One is a misfolded protein, transthyretin amyloidosis. People call it ATTR amyloidosis. And the protein is made from liver. And the connection between these protein units can become unstable. Therefore they can be misfolded. And another form is from plasma cell, which makes immunoglobulin light chain amyloid. We call it AL amyloidosis. And that immunoglobulin can clump together, leading to the misfolding.
So these are the two bigger picture of precursor proteins, but among the transthyretin protein misfolding, there are two other reasons, to answer your question. One is because of aging. When we age, these protein can become more prone to misfolding. Another is hereditary, familial TTR of protein misfolding. We can talk a little more on that later.
Host Amber Smith: So this is an inheritable disease, or does it ever just develop on its own without a past history in the family?

→ **Prompt A**
List every all-capital abbreviation that appears in the amyloidosis text.
→ **Prompt B**
In the amyloidosis text, which organ makes transthyretin?
→ **Prompt C**
Write the next part of the amyloidosis interview, following on from its final line.

→ **Extracted material**

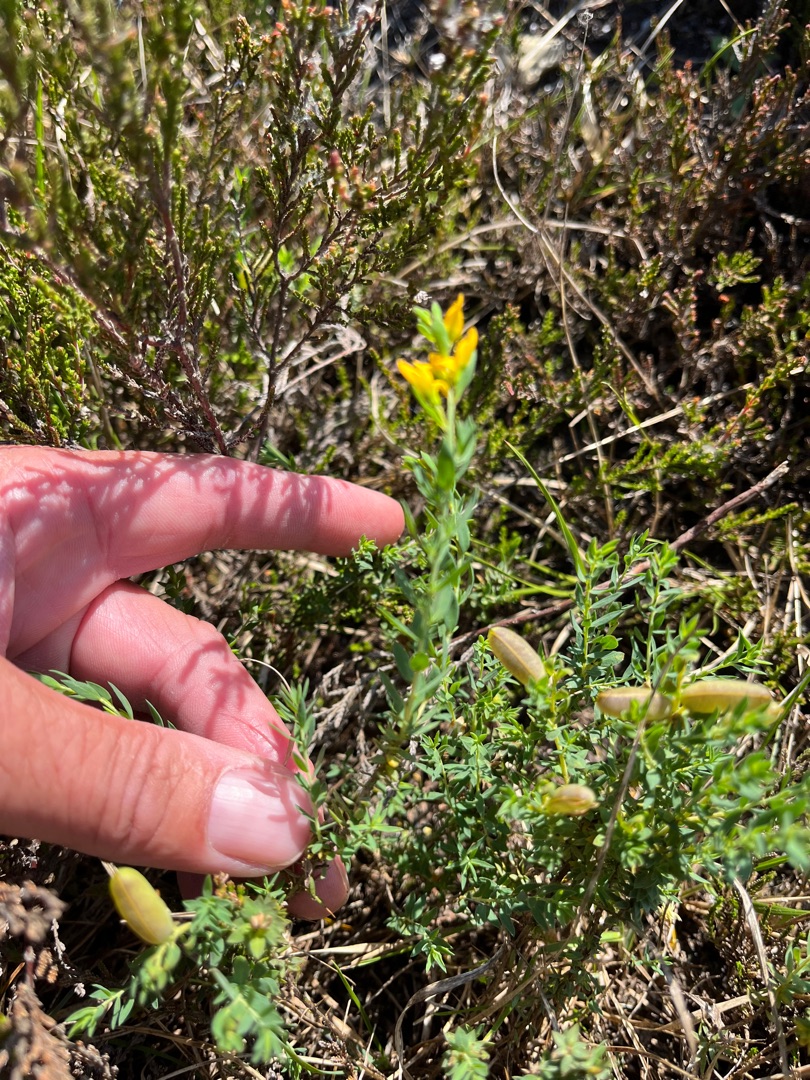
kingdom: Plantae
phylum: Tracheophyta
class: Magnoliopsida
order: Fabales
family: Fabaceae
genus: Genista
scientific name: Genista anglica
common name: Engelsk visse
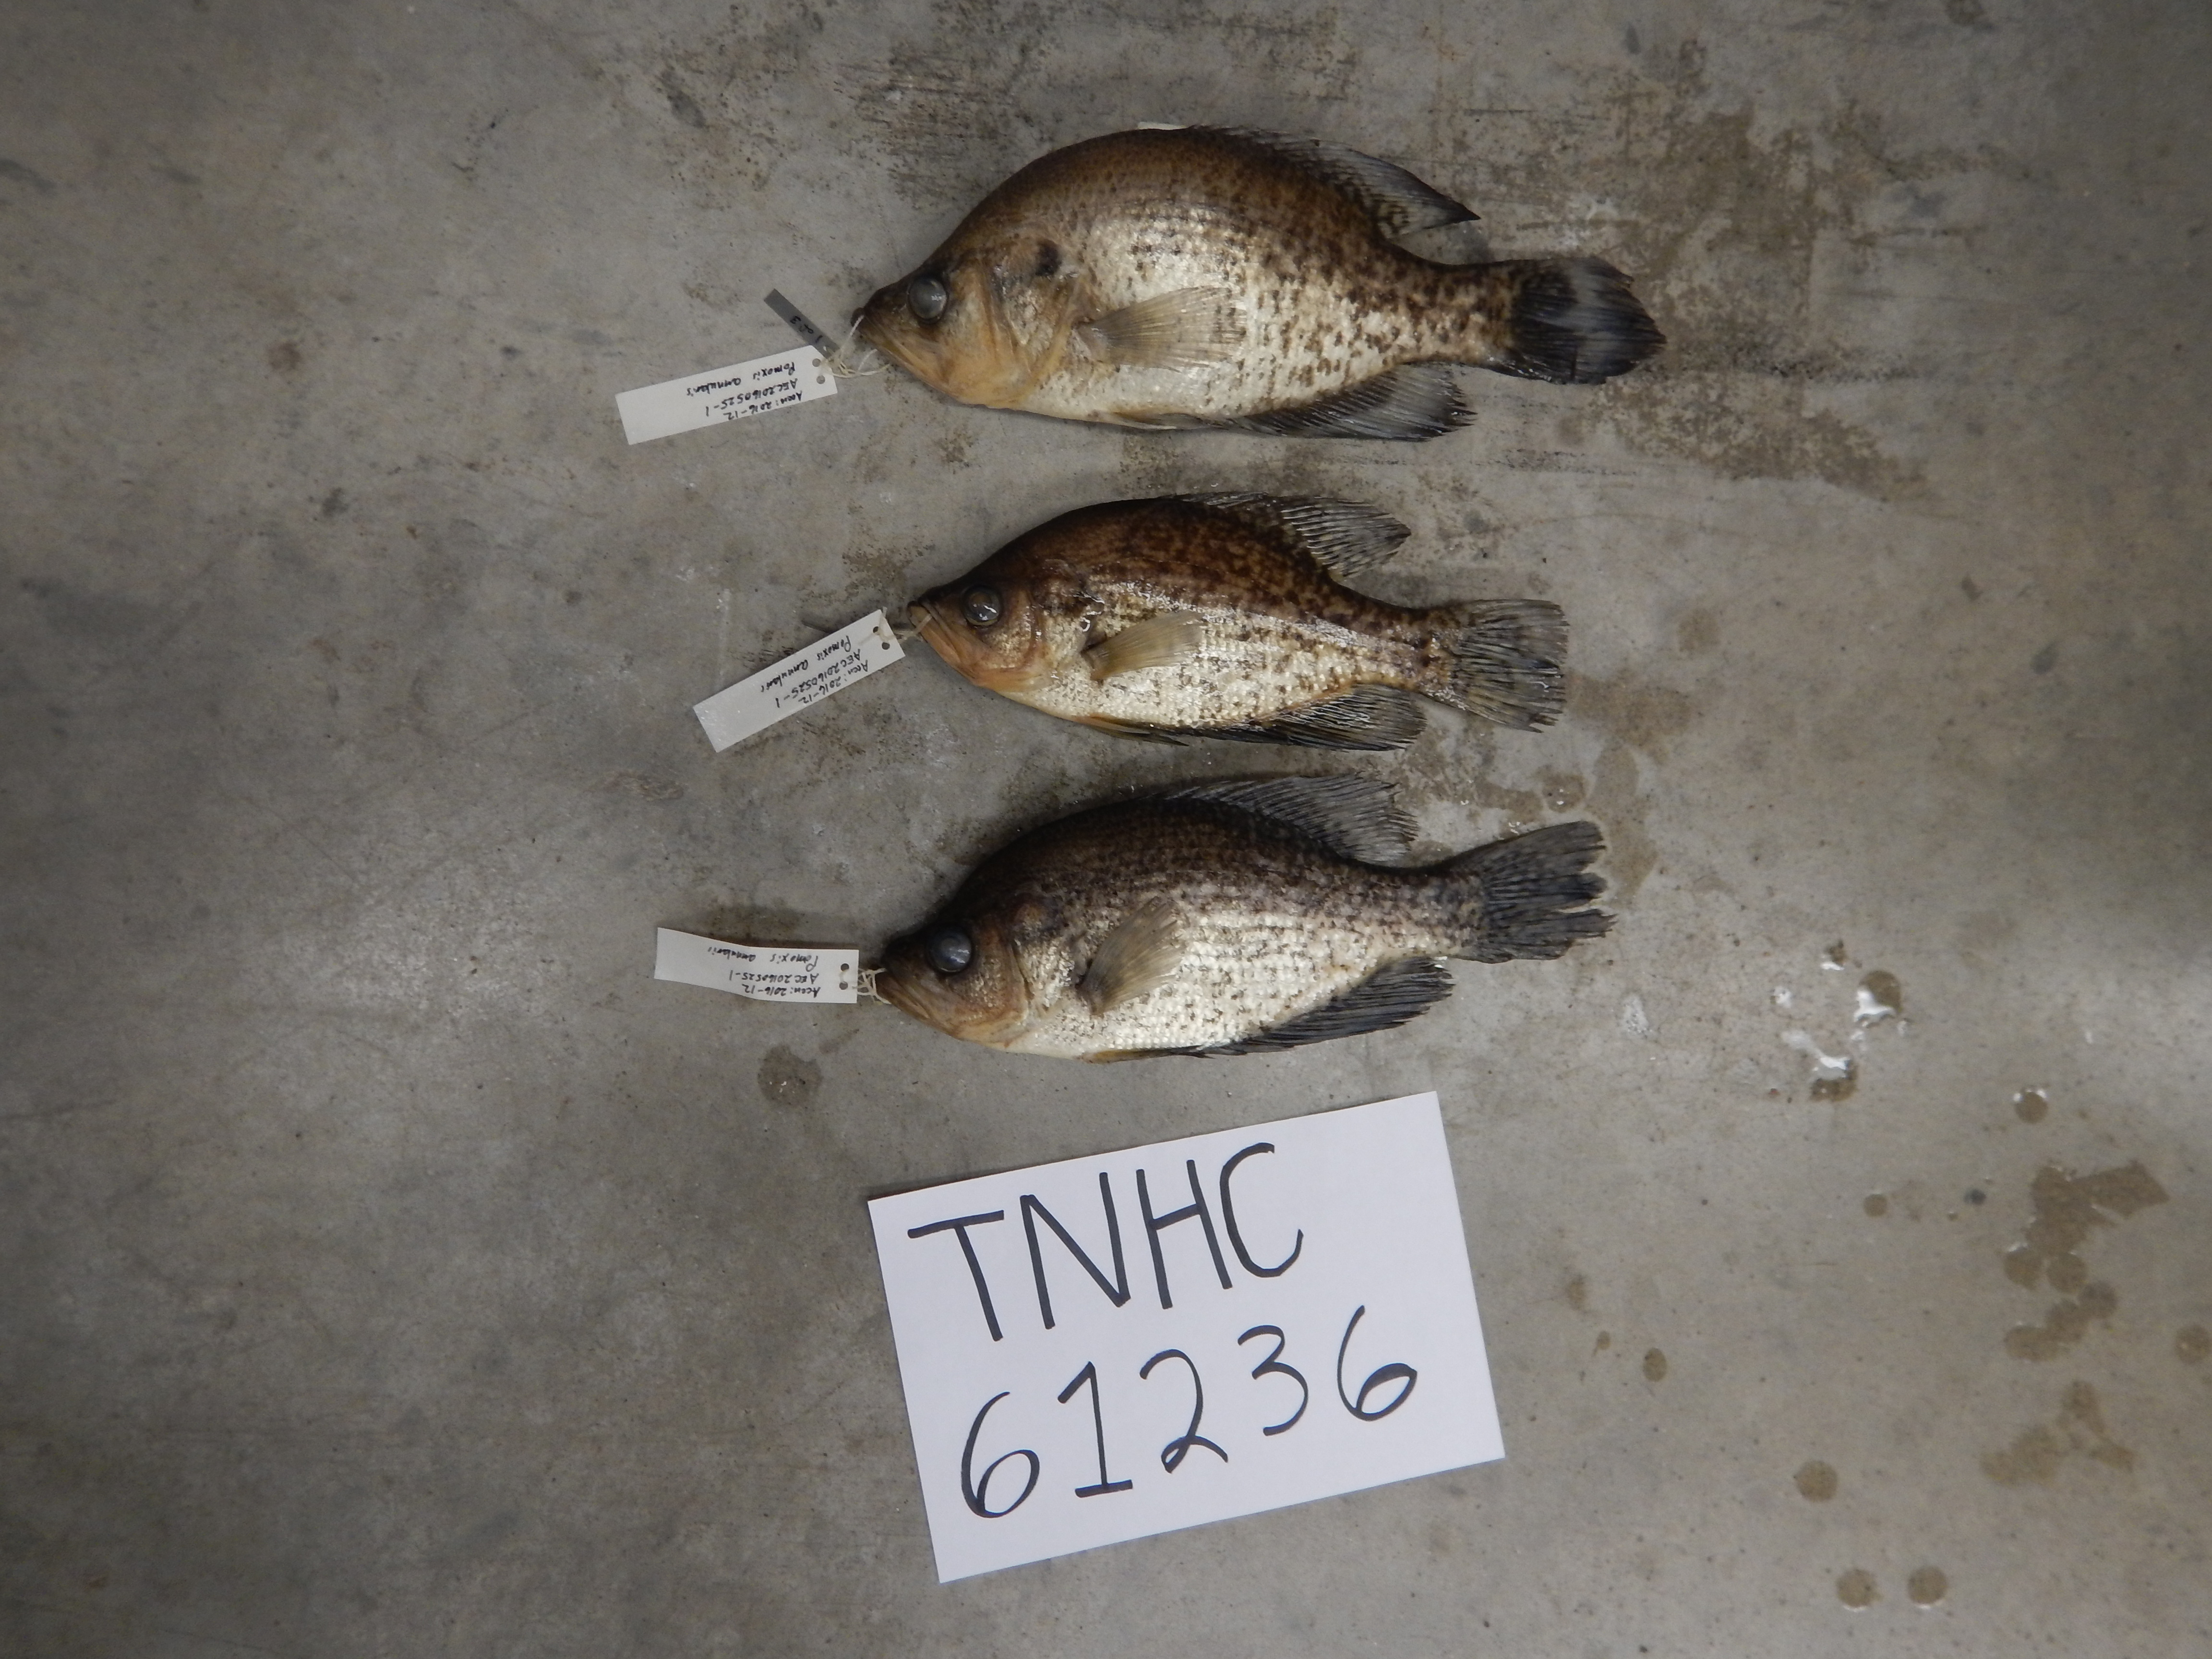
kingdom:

==

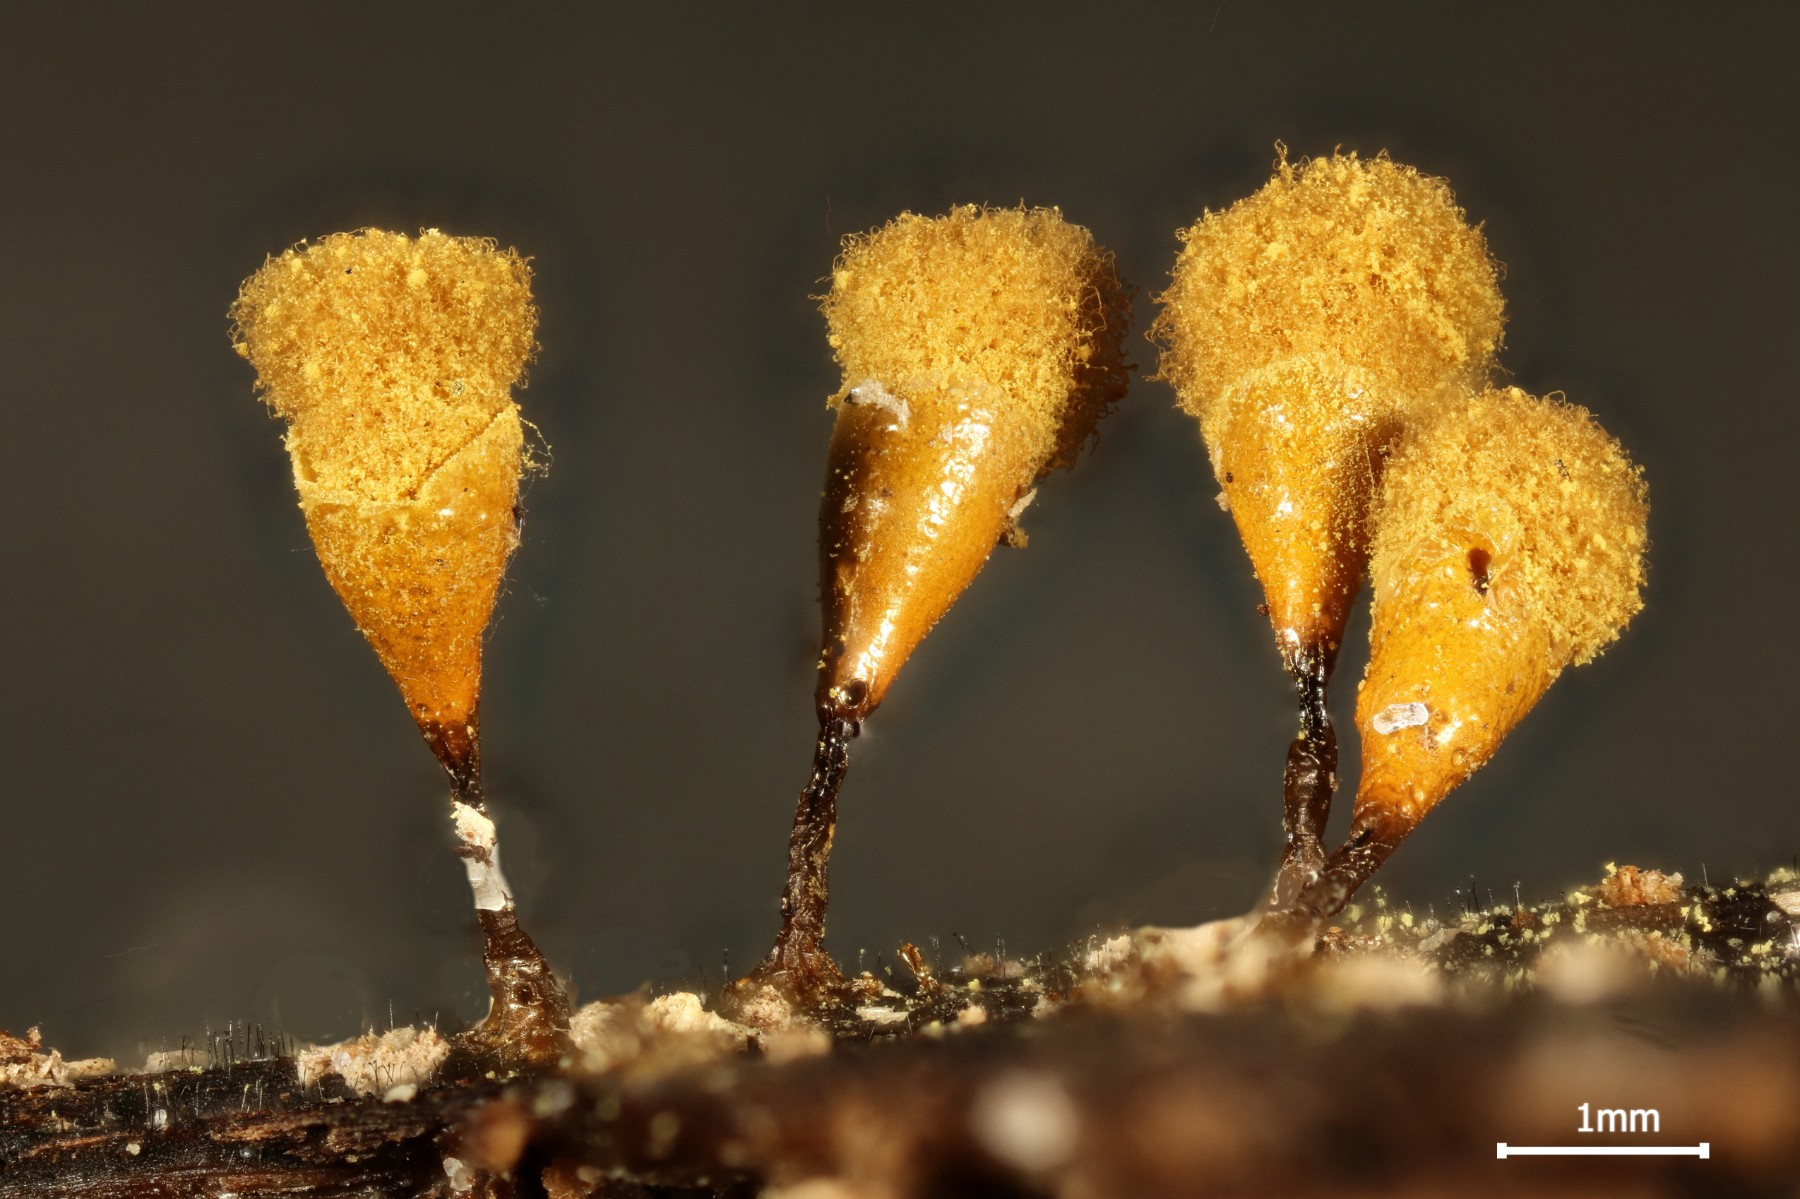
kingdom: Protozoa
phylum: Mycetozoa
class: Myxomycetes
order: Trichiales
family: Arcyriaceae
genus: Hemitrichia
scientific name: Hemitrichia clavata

→ **Answer box A**
ATTR, AL, TTR

→ **Answer box B**
The liver.

→ **Answer box C**
Cynthia Taub, MD: Oh, there are wild types, meaning without family history. As you age, you might develop misfolding of the protein. But, a number of mutations can be transmitted through family tree and causing these hereditary misfolding of the protein. And so far more than 140 genetic mutations have been identified that may contribute to the misfolding of the protein. In the genetic mutations, I think it's important to mention thatone of the mutations -- V 122 I, you don't have to know exactly what it means -- but there is a substitution of valine by isoleucine. These forms of mutation were found in 4% of African-American population in the U.S. So we need to identify these mutations and make early diagnosis of vulnerable population that may develop cardiac amyloidosis.
Host Amber Smith: How common is cardiac amyloidosis compared with other heart diseases?
Cynthia Taub, MD: Yeah, that is an intriguing question. Twenty years ago I became aware of cardiac amyloidosis, and it was called a "zebra" -- it was considered very uncommon. And now when you look around, they're "horses" -- if you see them. You have to be aware that they exist.
So, let me give you some numbers. So the ATTR cardiac amyloidosis was found in up to 16% of patients who need aortic valve surgery for aortic stenosis. And these patients are from 80 to 84 years of age. So as you age, as you survive to your golden age, there are a lot of patients who might be affected by cardiac amyloidosis.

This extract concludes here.